Among the company’s clients are hospitals, insurance companies, governments and commercial companies in Israel and around the world, including: Mayo Clinic, Salesforce, Deloitte, the Israeli Ministry of Health, Clalit Health Services [HMO], Leumit Health Services {HMO] and others.

The main market that the company is targeting is in the US, where healthcare spending crossed the 3.8 trillion dollar mark last year: Americans spend $460 to 680 billion dollars a year on emergency medical services, and an average of $350 billion annually on family medicine.

Within about three years, the analysts predict, the general spending on health services will grow to $5.5 trillion. If patients with fitting symptomatic and diagnostic segmentation are referred for a visit to the family doctor as opposed to a specialist — the annual savings are expected to be $170-250 million.

“100 million patients benefit from our technology, through dozens of health organizations all over the world. The company’s sales began officially in 2019, after two years of building the product, and everything grew very rapidly, with the main pricing model being SaaS (Software as a Service).”

110 workers are employed by Diagnostic Robotics: 80 of them are in Tel Aviv, in research and development roles, and 30 in New York are responsible for the marketing, sales and business development. Up until now, funding of $38 million was raised in a series A round, a big part of which was in November 2019, after which the company raised 24 million dollars led by Accelmed , Maverick, Mayo Clinic, billionaires Kobi Richter and Morris Kahn and others. 

Yonatan Amir | Photo: Omer Hacohen
Yonatan Amir | Photo: Omer Hacohen

“By the end of the year we want to have a major growth round led by leading funds and strategic investors,” says Amir. “Furthermore, we want to continue to grow the rate of revenue and the number of customers, and to reach more organizations, particularly in the American market. We already reached the cream of the crop of the US businesses, so now our goal is how to begin to work in a top-down approach, and to begin to supply smaller organizations and deploy systems at a rapid pace.”

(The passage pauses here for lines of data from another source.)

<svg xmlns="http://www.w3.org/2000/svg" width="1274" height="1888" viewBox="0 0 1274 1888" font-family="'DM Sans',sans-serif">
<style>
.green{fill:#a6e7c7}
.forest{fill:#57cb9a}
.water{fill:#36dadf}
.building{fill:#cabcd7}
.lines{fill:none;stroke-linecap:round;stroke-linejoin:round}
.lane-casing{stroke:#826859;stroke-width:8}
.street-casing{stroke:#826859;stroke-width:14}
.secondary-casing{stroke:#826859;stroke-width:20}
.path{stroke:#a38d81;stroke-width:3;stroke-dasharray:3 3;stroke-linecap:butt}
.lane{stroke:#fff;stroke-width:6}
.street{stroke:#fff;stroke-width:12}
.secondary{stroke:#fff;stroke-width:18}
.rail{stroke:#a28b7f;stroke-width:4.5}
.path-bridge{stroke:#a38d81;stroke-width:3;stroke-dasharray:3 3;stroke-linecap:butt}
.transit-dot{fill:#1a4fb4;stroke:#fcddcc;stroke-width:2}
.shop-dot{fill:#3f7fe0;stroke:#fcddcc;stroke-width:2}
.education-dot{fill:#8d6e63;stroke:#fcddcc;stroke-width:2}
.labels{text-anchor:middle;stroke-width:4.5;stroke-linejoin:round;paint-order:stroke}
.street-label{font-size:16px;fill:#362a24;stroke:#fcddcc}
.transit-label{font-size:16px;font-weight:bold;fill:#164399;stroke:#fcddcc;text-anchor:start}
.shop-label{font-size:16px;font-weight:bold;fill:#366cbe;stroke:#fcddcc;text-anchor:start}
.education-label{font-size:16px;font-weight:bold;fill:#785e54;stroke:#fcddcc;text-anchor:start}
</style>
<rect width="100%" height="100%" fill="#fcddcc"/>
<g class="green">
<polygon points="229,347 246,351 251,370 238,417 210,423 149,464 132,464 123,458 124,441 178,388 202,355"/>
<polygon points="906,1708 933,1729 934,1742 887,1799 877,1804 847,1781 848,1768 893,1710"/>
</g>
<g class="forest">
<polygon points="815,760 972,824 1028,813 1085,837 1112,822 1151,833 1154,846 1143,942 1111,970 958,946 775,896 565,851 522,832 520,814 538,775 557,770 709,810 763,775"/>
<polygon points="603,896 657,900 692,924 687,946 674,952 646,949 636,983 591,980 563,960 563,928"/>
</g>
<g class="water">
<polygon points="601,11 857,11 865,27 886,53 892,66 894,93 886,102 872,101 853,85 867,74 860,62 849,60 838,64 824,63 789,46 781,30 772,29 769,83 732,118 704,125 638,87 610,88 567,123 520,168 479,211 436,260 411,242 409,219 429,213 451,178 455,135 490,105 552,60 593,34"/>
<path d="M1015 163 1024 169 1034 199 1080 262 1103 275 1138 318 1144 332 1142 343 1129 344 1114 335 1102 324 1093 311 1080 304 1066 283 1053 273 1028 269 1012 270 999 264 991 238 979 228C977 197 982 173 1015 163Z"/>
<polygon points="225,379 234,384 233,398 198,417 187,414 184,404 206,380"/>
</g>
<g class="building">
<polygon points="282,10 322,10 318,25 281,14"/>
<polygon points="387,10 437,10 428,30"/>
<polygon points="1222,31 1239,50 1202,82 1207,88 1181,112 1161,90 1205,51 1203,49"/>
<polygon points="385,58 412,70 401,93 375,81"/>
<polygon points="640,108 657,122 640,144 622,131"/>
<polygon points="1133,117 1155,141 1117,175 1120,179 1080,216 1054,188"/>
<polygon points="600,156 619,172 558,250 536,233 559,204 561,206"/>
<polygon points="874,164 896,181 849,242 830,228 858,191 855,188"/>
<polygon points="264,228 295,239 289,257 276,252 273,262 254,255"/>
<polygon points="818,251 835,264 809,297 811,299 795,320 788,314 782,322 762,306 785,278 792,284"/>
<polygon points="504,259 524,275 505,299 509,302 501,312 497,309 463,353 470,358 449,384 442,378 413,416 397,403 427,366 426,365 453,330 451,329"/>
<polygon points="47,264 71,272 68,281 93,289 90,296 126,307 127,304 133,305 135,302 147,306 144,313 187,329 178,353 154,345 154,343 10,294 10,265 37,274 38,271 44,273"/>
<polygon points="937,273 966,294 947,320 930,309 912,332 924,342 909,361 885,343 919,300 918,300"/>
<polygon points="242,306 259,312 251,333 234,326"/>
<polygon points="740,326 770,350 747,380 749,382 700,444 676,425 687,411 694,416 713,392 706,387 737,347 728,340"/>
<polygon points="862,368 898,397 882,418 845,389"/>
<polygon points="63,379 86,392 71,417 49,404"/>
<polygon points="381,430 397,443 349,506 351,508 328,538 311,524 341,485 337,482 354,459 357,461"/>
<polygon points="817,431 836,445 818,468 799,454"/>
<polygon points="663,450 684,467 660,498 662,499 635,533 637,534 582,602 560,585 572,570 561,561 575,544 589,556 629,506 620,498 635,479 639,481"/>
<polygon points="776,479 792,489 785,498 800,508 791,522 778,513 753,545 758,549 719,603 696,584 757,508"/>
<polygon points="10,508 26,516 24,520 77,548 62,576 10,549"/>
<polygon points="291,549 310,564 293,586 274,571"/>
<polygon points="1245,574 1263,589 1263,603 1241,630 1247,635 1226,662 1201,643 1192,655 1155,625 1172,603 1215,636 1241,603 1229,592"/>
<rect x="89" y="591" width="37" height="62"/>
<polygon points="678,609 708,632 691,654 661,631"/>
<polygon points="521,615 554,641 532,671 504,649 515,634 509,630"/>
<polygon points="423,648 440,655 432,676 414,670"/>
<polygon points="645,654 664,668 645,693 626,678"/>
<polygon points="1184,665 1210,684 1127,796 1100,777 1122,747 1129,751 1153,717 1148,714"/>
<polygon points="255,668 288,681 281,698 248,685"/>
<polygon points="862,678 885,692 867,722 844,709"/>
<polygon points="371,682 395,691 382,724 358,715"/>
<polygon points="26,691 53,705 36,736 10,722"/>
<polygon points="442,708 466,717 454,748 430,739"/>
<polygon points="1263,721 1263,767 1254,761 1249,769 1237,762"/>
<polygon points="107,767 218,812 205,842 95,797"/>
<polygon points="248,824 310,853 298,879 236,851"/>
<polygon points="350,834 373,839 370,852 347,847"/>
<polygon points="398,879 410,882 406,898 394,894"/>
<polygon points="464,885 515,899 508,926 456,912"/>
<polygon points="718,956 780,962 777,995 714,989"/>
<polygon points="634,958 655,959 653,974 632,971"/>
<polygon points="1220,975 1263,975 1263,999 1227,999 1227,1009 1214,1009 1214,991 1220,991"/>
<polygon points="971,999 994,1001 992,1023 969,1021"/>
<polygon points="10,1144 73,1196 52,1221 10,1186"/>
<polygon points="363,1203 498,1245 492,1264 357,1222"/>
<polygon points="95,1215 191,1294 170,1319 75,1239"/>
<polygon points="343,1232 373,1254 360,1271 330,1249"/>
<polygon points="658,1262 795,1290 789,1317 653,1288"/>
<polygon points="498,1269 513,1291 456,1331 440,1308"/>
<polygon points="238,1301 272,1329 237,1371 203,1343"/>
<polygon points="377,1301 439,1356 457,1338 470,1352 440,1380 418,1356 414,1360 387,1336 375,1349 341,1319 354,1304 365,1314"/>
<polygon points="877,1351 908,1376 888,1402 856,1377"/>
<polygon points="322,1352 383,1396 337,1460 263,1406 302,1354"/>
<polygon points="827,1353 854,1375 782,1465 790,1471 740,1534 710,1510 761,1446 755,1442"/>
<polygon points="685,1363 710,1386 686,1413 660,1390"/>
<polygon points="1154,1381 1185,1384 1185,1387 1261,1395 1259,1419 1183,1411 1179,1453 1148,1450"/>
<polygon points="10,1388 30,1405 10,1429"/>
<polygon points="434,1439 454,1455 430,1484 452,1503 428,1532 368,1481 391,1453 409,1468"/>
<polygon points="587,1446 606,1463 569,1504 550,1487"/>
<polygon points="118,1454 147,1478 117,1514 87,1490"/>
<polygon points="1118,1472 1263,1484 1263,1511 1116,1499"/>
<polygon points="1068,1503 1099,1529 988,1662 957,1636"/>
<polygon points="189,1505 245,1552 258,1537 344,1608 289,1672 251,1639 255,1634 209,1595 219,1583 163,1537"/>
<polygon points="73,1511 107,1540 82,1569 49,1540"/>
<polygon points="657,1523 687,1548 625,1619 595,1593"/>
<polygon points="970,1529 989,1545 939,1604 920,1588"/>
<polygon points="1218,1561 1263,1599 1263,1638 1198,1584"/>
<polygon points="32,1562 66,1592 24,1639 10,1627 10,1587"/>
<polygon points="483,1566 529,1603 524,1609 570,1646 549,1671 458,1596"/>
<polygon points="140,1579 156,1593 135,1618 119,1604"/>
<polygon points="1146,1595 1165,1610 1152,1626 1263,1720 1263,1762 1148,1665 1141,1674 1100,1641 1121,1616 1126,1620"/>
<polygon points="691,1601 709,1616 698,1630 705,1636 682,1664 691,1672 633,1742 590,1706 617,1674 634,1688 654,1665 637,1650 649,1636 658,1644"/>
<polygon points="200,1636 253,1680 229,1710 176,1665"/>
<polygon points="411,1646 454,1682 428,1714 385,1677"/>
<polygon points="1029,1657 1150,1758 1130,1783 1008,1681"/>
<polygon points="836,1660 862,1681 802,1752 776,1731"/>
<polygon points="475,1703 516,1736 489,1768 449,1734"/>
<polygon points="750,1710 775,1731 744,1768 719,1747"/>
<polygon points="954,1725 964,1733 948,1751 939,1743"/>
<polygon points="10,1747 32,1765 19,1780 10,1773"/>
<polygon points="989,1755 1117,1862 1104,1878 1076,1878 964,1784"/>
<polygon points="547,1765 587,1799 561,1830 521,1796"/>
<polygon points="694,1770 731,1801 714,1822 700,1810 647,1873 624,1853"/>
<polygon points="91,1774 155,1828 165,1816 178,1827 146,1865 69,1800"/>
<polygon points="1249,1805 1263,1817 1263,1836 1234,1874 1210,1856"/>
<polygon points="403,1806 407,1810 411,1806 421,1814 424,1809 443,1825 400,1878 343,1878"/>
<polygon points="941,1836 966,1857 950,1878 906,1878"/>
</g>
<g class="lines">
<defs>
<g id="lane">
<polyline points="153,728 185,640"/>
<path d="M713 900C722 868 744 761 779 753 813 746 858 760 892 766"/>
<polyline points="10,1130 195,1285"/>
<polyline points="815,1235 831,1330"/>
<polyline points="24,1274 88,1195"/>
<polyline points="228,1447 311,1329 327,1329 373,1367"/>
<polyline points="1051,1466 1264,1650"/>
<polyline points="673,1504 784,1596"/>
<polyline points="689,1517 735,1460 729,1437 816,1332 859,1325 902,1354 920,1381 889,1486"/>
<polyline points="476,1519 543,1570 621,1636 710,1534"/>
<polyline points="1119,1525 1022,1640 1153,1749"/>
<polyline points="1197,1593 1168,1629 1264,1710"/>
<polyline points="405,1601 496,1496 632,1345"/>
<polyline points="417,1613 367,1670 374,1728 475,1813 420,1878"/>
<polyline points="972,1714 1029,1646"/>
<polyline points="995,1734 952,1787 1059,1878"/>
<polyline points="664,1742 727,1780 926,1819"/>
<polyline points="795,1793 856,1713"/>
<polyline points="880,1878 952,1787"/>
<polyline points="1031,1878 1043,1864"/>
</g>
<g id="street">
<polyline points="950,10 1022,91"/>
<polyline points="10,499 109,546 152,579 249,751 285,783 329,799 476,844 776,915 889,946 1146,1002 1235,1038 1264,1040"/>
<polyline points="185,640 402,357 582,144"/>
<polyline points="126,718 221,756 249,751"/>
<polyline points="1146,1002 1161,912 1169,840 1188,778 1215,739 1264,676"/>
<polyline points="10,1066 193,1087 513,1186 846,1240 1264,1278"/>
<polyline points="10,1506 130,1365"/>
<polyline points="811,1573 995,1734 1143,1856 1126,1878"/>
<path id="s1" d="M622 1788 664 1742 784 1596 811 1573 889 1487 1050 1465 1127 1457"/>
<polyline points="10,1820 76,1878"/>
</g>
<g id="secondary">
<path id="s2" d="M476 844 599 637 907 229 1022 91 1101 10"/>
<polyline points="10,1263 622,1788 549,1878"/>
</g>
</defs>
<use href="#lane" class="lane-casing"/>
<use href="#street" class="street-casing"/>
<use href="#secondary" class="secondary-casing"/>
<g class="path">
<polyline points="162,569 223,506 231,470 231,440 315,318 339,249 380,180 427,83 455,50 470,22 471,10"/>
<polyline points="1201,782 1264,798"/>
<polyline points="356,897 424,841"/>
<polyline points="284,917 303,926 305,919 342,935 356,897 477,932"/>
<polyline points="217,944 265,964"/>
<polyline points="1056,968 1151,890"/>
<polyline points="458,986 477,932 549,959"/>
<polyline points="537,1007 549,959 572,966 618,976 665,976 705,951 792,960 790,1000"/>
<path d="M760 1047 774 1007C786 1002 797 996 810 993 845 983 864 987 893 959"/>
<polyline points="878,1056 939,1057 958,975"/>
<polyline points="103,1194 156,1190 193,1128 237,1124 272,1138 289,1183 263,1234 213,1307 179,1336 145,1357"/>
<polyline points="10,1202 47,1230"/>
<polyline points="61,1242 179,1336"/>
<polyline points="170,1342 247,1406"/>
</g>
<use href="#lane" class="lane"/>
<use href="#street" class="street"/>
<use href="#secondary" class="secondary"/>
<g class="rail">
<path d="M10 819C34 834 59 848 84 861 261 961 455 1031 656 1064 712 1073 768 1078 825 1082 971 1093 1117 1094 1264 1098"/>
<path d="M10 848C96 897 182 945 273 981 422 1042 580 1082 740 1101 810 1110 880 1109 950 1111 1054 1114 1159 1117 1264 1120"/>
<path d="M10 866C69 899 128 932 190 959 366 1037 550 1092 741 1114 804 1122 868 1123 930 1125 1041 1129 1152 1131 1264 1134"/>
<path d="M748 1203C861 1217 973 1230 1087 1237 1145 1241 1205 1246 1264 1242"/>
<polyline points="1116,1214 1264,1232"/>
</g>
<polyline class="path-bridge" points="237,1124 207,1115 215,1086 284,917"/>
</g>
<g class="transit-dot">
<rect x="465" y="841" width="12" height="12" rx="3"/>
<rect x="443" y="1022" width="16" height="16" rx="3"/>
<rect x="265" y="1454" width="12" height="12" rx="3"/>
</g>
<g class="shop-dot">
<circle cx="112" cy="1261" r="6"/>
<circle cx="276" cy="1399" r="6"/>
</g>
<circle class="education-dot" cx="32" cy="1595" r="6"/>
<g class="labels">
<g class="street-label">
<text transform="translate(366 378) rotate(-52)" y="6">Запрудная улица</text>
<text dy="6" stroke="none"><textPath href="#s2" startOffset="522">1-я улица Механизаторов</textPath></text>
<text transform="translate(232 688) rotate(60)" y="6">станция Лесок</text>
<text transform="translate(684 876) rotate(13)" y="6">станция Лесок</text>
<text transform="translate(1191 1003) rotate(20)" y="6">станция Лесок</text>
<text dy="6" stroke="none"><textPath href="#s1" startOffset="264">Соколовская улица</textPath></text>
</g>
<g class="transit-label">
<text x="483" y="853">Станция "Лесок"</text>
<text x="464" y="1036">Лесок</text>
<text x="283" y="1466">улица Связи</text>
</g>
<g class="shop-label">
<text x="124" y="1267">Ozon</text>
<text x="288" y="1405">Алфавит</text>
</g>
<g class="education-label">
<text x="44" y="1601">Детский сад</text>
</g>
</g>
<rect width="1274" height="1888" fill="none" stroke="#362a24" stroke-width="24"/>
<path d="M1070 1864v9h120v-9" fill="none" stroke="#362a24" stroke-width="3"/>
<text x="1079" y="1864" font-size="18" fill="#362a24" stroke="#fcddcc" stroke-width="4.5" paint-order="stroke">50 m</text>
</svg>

“We are about to publish new scientific articles. One of them shows how our technology successfully anticipates medical deterioration as much as a half year or a full year in advance, and this has great clinical value,” Radinsky adds. “We are talking about a clinical trial on a very large scale — in other words, it gives it the clinical seal of approval. For the first time we have data from billions of past visits and can save the lives of many, and if not save them then at least extend many lives by at least five years.”

According to Radinsky, the success, as they see it, is in the fact that they are touching hundreds of millions of people’s lives, and not the value of the company. “The clinical impact and also the business growth of the company is what is important — not the rounds of funding.”

Amir displays a more business-oriented approach. “In the end, in order to build big companies, the company really needs a strong financial backbone, the kind that can fund more and more innovation and products. We are in territory where we can built a company of a few billion dollars. If at another time it was unusual to speak of unicorns — today it happens at a high speed, for a lot of reasons. We know how to get there in a relatively simple and clear way. We are strong technologically, and are at the forefront of companies providing advanced technology.”

“I think that there are very few opportunities in life to do something with a big impact that will totally change the worldview in such an important field — like the one in which we work. I am proud that we are in this field, the impact that we are making, and that the company is also growing significantly on the business level in order to help us make more and more of an impact,” Radinsky concludes.